START DATA FOR THIS TASK

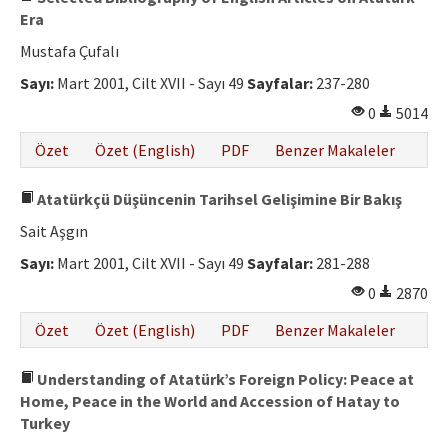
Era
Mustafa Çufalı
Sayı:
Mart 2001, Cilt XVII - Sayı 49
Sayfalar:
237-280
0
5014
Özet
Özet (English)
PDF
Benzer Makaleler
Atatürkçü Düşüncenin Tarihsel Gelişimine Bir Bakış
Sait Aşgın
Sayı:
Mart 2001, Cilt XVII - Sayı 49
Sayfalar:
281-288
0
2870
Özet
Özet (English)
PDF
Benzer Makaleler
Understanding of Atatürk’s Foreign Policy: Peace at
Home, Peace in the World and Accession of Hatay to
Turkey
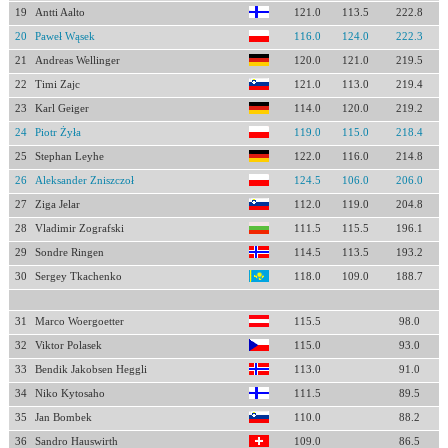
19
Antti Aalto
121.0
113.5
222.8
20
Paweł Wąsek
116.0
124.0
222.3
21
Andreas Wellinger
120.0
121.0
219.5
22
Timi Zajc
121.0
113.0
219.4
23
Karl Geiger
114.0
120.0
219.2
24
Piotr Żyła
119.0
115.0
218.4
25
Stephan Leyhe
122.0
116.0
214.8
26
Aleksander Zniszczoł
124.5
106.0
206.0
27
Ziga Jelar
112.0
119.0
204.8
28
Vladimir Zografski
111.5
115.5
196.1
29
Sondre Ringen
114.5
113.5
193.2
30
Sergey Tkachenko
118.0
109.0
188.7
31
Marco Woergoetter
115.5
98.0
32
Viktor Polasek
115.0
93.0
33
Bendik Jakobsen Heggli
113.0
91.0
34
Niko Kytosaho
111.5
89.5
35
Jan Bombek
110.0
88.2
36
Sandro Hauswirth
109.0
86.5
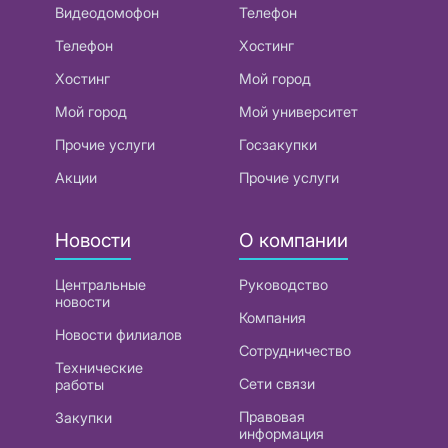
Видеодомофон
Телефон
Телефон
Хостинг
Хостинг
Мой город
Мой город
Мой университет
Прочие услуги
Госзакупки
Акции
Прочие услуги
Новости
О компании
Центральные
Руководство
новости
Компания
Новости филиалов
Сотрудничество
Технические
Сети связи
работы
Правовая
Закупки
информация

END DATA FOR THIS TASK
START DATA FOR THIS TASK

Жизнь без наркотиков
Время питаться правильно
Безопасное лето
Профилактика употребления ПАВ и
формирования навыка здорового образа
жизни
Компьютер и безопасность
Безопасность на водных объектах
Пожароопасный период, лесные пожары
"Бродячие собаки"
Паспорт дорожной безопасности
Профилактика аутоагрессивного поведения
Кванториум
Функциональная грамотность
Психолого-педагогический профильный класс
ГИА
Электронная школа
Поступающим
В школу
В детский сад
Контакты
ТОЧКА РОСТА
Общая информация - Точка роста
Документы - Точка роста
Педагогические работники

END DATA FOR THIS TASK

[WORK ORDER]
Using the records above, copy all lines that include the word "Профилактика".

[OUTPUT FOR THIS TASK]
Профилактика употребления ПАВ и
Профилактика аутоагрессивного поведения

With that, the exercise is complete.